Joe Lieberman asks: What is the chair worth?


In an article relating to the status of Independent/Democrat Joe Lieberman of Connecticut, the headline for Andrew Taylor's piece on Yahoo! News read:

McCain backer Lieberman may keep committee chair

Does Taylor mean chairmanship, Lieberman acting as chairman, or chairperson?

No, the journalist meant to say "chair," a term that has been applied over the past few decades to mean "position of authority." The word is a metaphor, a form of metonymy, a kind of figure of speech, "in which a thing or concept is not called by its own name, but by the name of something intimately associated with that thing or concept" (Wikipedia).

Chairmanship is archaic, as is, I suppose chairman, chairwoman, or chairperson. Chair is gender neutral, particularly if you are thinking of a conventional place upon which to place your own seat.

Still, to say that Senator Lieberman may keep (in fact, he has kept it) the committee chair makes one think, at least fleetingly, of a stool or a pew, a seat upon which to sit. It might even suggest an image of the senator's own stately behind, which has been in "hot water" lately because of Lieberman's support of Republican Senator John McCain in the recent National Election for the highest office.
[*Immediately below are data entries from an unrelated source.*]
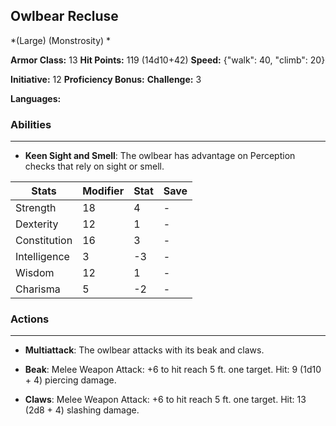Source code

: ## Owlbear Recluse
*(Large) (Monstrosity) *

**Armor Class:** 13
**Hit Points:** 119 (14d10+42)
**Speed:** {"walk": 40, "climb": 20}

**Initiative:** 12
**Proficiency Bonus:**
**Challenge:** 3

**Languages:** 

### Abilities
 --- 
- **Keen Sight and Smell**: The owlbear has advantage on Perception checks that rely on sight or smell.



| Stats | Modifier | Stat | Save
| ---- | ---- | ---- | ---- |
| Strength | 18 | 4 | - |
| Dexterity | 12 | 1 | - |
| Constitution | 16 | 3 | - |
| Intelligence | 3 | -3 | - |
| Wisdom | 12 | 1 | - |
| Charisma | 5 | -2 | - |

### Actions
 --- 
- **Multiattack**: The owlbear attacks with its beak and claws.

- **Beak**: Melee Weapon Attack: +6 to hit  reach 5 ft.  one target. Hit: 9 (1d10 + 4) piercing damage.

- **Claws**: Melee Weapon Attack: +6 to hit  reach 5 ft.  one target. Hit: 13 (2d8 + 4) slashing damage.


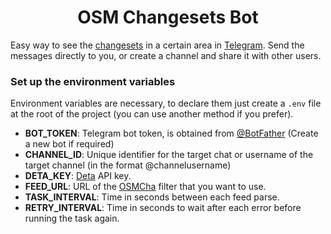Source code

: <h1 align="center"> OSM Changesets Bot</h1>

Easy way to see the [changesets](https://wiki.openstreetmap.org/wiki/Changeset) in a certain area in [Telegram](http://telegram.org). Send the messages directly to you, or create a channel and share it with other users.

### Set up the environment variables

Environment variables are necessary, to declare them just create a `.env` file at the root of the project (you can use another method if you prefer).

-   **BOT_TOKEN**: Telegram bot token, is obtained from [@BotFather](https://t.me/BotFather) (Create a new bot if required)
-   **CHANNEL_ID**: Unique identifier for the target chat or username of the target channel (in the format @channelusername)
-   **DETA_KEY**: [Deta](https://deta.space) API key.
-   **FEED_URL**: URL of the [OSMCha](https://osmcha.org) filter that you want to use.
-   **TASK_INTERVAL**: Time in seconds between each feed parse.
-   **RETRY_INTERVAL**: Time in seconds to wait after each error before running the task again.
Chair may also be used as a verb. Senator Lieberman chairs each meeting of his committee. That is, Lieberman presides over each meeting, he directs each meeting--even if he has only two legs himself.

08 April 2008

Apt metaphor for an assassin


(Yet more on Larry King's innocuous word "passed" to describe the murder of John Lennon. See 4/3/08, "Larry King, Inept Euphemism")
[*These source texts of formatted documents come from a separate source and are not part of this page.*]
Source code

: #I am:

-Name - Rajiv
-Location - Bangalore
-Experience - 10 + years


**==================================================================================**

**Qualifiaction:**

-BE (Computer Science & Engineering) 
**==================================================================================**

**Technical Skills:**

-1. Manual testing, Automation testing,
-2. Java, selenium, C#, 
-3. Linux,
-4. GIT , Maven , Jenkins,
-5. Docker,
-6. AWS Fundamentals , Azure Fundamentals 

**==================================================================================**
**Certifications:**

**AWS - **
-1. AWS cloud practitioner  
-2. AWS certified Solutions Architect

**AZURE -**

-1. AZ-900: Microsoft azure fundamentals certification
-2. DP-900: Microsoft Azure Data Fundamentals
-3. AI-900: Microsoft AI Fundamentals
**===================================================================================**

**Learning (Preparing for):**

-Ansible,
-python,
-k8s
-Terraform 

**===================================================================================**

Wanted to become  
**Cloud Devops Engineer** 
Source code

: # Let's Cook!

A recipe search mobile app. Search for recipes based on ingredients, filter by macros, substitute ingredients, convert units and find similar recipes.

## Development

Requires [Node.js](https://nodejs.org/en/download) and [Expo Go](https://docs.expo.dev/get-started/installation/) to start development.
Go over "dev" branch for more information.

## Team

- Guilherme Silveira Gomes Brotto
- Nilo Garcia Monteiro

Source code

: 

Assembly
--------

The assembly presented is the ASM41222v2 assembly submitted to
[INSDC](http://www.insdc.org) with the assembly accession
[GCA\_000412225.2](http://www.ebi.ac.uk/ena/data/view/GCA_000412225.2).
Writer Michael Phillips' Los Angeles Times movie review of "Chapter 27," a study of John Lennon's killer in the three days leading up to the murder is appropriately titled:

"Leto adds unsettling weight to study of Lennon's killer"

"Leto" refers to actor Jared Leto who purposely gained 67 pounds to match the body stature of Mark David Chapman, the young man who killed John Lennon. The "unsettling" aspect of Leto's performance, however, lay in his ability to "portray bland dementia," a phrase which reminds of Hannah Arendt's idea of the banality of evil, that is, that "the great evils in history generally, and the Holocaust in particular, were not executed by fanatics or sociopaths (like Chapman) but rather by ordinary people who accepted the premises of their state and therefore participated with the view that their actions were normal." (Wikipedia).

Arendt was not describing the Mark David Chapmans of the world, particularly the world as we have experienced it in America these past twenty-five years. Although Chapman might have looked to be a banal individual to his neighbors in most of his daily routines, what stirred beneath proved fatally energetic enough to result in a fanatical, murderous act. Hannah Arendt's thesis is reserved for epic acts, unconcernedly approved by many in society and executed on a grand scale. (Dare we think of the 50% +/- of Americans who have consented to the United States' military exercise in Iraq?). Reuters reports that one million Iraquis have died since the war began.

But back to Phillips' metaphor. It proves a legitimate play on words ultimately pointing to the profound nature of Chapman's act, associated with an individual whose fleshy appearance wouldn't make you think of a killer but whose "internals" enabled an individual to do more than simply "take a life." John Lennon did not merely "pass on," he was "taken out."